**EXTRACTED ENTRIES**
══════

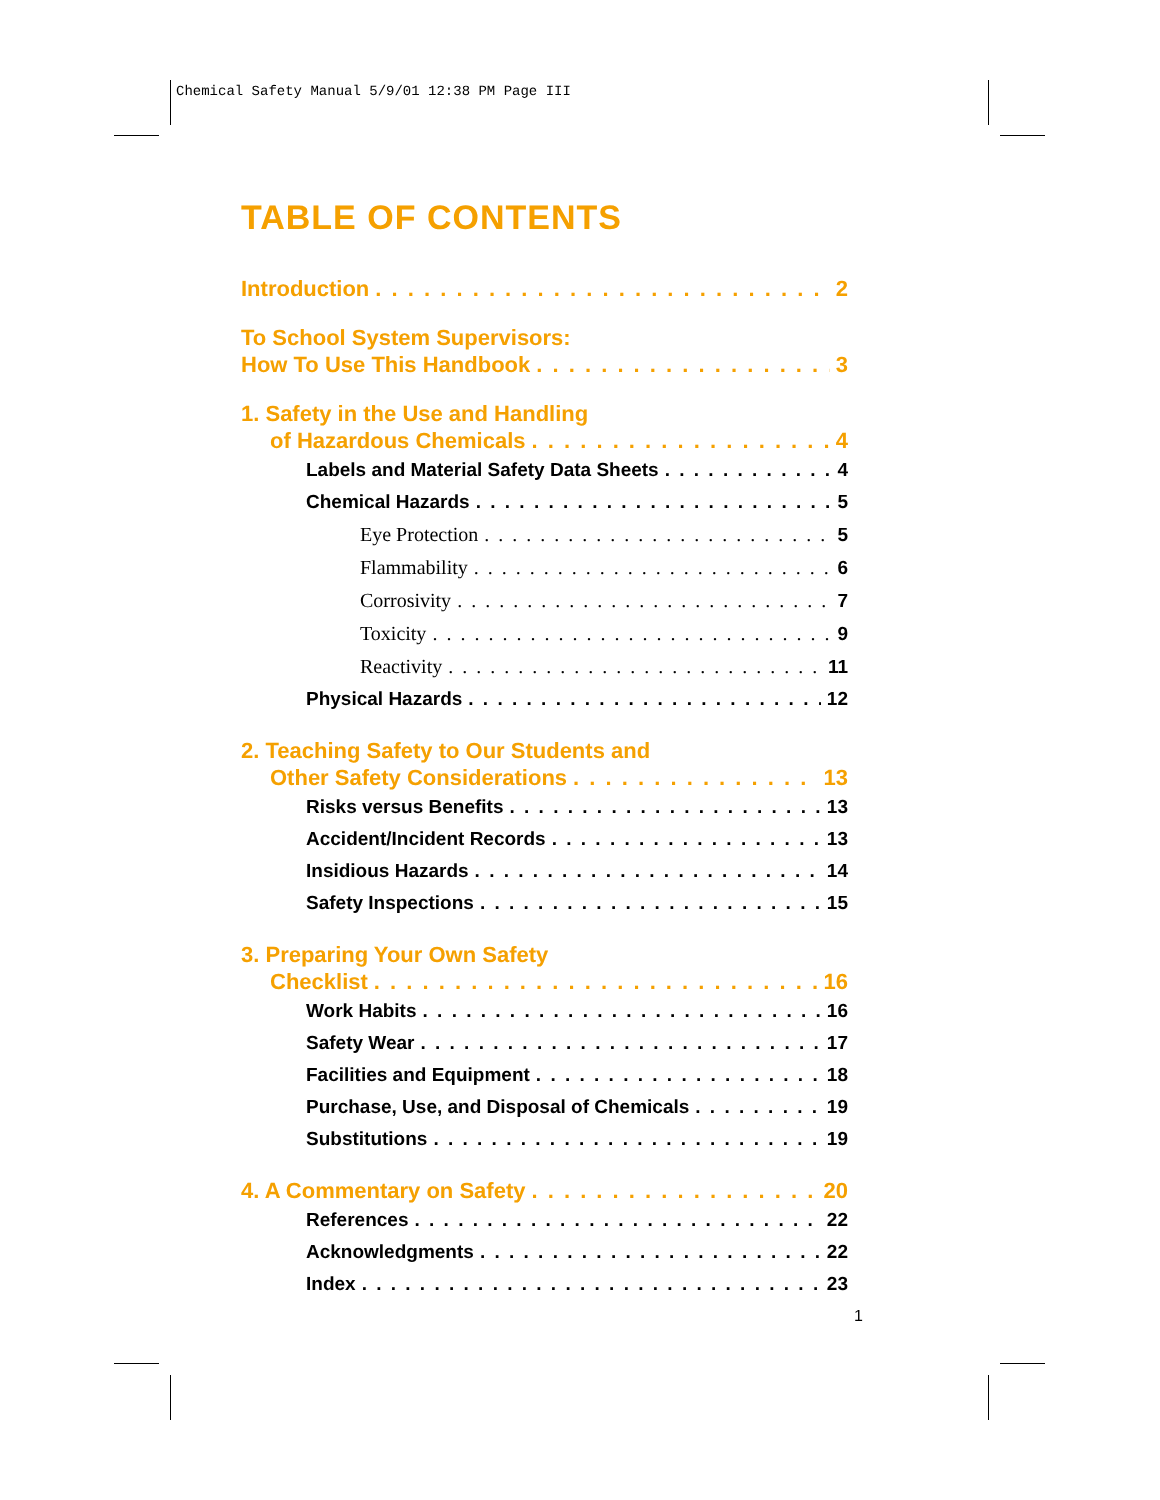Chemical Safety Manual 5/9/01 12:38 PM Page III
TABLE OF CONTENTS
Introduction 2
To School System Supervisors:
How To Use This Handbook 3
1. Safety in the Use and Handling
of Hazardous Chemicals 4
Labels and Material Safety Data Sheets 4
Chemical Hazards 5
Eye Protection 5
Flammability 6
Corrosivity 7
Toxicity 9
Reactivity 11
Physical Hazards 12
2. Teaching Safety to Our Students and
Other Safety Considerations 13
Risks versus Benefits 13
Accident/Incident Records 13
Insidious Hazards 14
Safety Inspections 15
3. Preparing Your Own Safety
Checklist 16
Work Habits 16
Safety Wear 17
Facilities and Equipment 18
Purchase, Use, and Disposal of Chemicals 19
Substitutions 19
4. A Commentary on Safety 20
References 22
Acknowledgments 22
Index 23
1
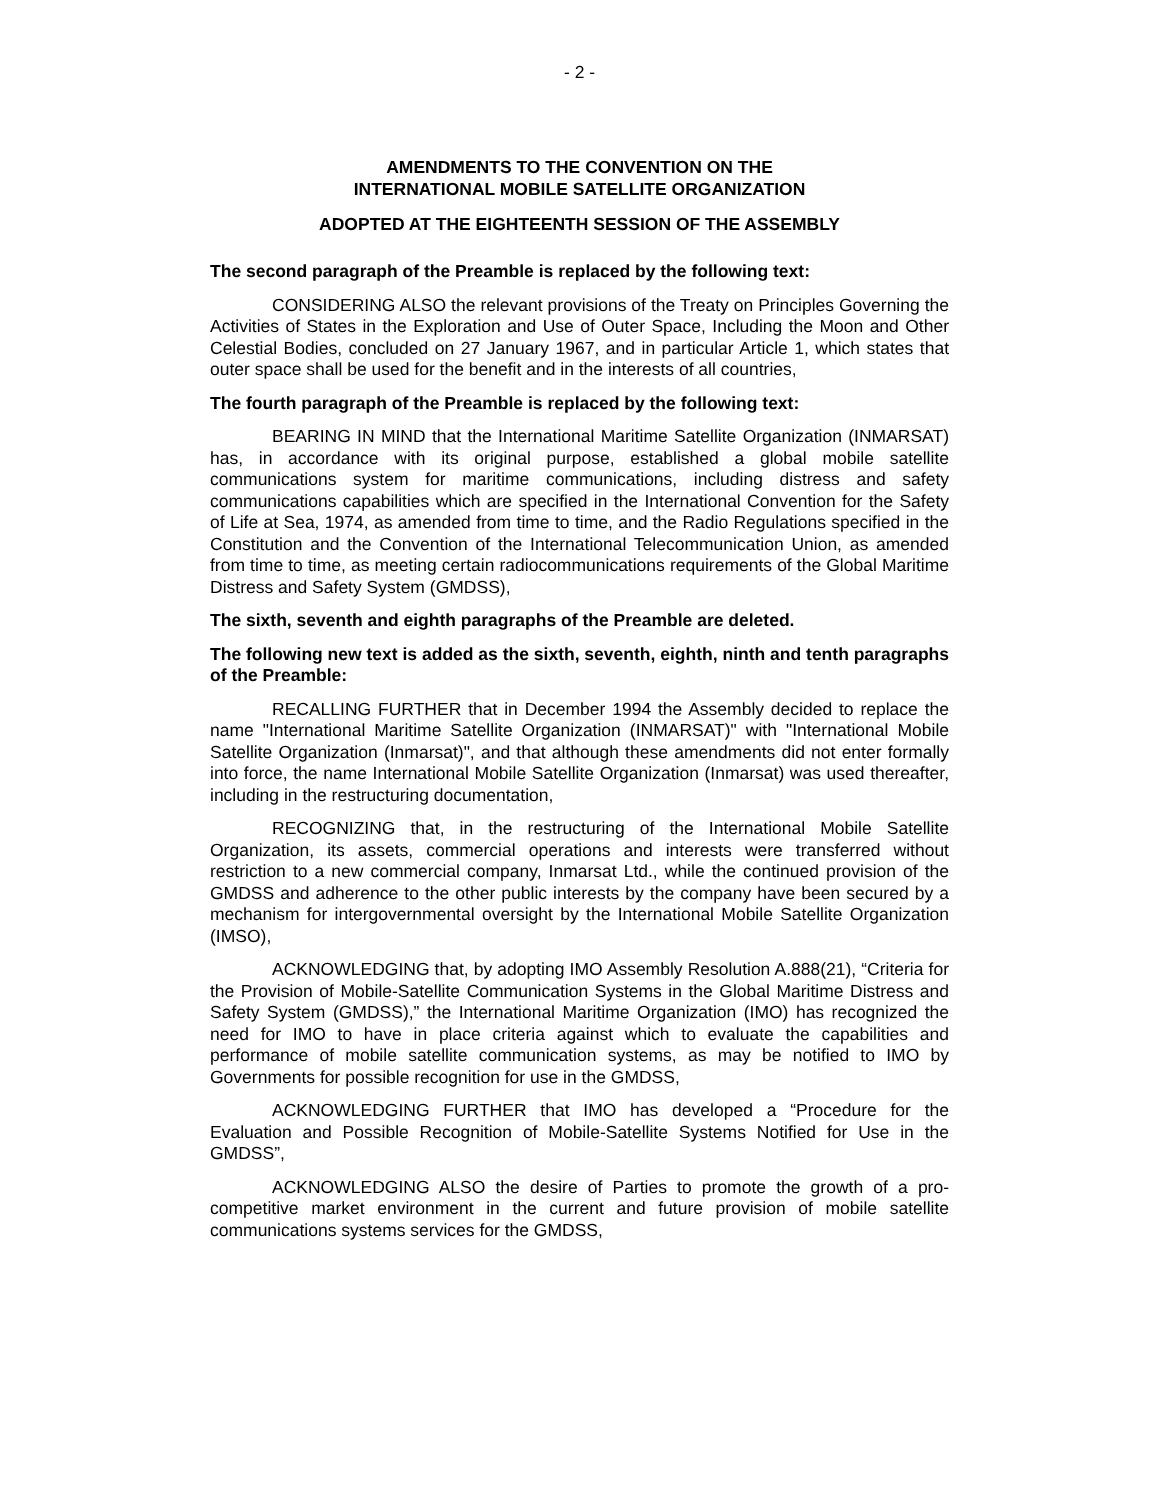- 2 -
AMENDMENTS TO THE CONVENTION ON THE
INTERNATIONAL MOBILE SATELLITE ORGANIZATION
ADOPTED AT THE EIGHTEENTH SESSION OF THE ASSEMBLY
The second paragraph of the Preamble is replaced by the following text:
CONSIDERING ALSO the relevant provisions of the Treaty on Principles Governing the Activities of States in the Exploration and Use of Outer Space, Including the Moon and Other Celestial Bodies, concluded on 27 January 1967, and in particular Article 1, which states that outer space shall be used for the benefit and in the interests of all countries,
The fourth paragraph of the Preamble is replaced by the following text:
BEARING IN MIND that the International Maritime Satellite Organization (INMARSAT) has, in accordance with its original purpose, established a global mobile satellite communications system for maritime communications, including distress and safety communications capabilities which are specified in the International Convention for the Safety of Life at Sea, 1974, as amended from time to time, and the Radio Regulations specified in the Constitution and the Convention of the International Telecommunication Union, as amended from time to time, as meeting certain radiocommunications requirements of the Global Maritime Distress and Safety System (GMDSS),
The sixth, seventh and eighth paragraphs of the Preamble are deleted.
The following new text is added as the sixth, seventh, eighth, ninth and tenth paragraphs of the Preamble:
RECALLING FURTHER that in December 1994 the Assembly decided to replace the name "International Maritime Satellite Organization (INMARSAT)" with "International Mobile Satellite Organization (Inmarsat)", and that although these amendments did not enter formally into force, the name International Mobile Satellite Organization (Inmarsat) was used thereafter, including in the restructuring documentation,
RECOGNIZING that, in the restructuring of the International Mobile Satellite Organization, its assets, commercial operations and interests were transferred without restriction to a new commercial company, Inmarsat Ltd., while the continued provision of the GMDSS and adherence to the other public interests by the company have been secured by a mechanism for intergovernmental oversight by the International Mobile Satellite Organization (IMSO),
ACKNOWLEDGING that, by adopting IMO Assembly Resolution A.888(21), “Criteria for the Provision of Mobile-Satellite Communication Systems in the Global Maritime Distress and Safety System (GMDSS),” the International Maritime Organization (IMO) has recognized the need for IMO to have in place criteria against which to evaluate the capabilities and performance of mobile satellite communication systems, as may be notified to IMO by Governments for possible recognition for use in the GMDSS,
ACKNOWLEDGING FURTHER that IMO has developed a “Procedure for the Evaluation and Possible Recognition of Mobile-Satellite Systems Notified for Use in the GMDSS”,
ACKNOWLEDGING ALSO the desire of Parties to promote the growth of a pro-competitive market environment in the current and future provision of mobile satellite communications systems services for the GMDSS,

══════

All lines above that contain the word "ALSO" are to be copied.

CONSIDERING ALSO the relevant provisions of the Treaty on Principles Governing the Activities of States in the Exploration and Use of Outer Space, Including the Moon and Other Celestial Bodies, concluded on 27 January 1967, and in particular Article 1, which states that outer space shall be used for the benefit and in the interests of all countries,
ACKNOWLEDGING ALSO the desire of Parties to promote the growth of a pro-competitive market environment in the current and future provision of mobile satellite communications systems services for the GMDSS,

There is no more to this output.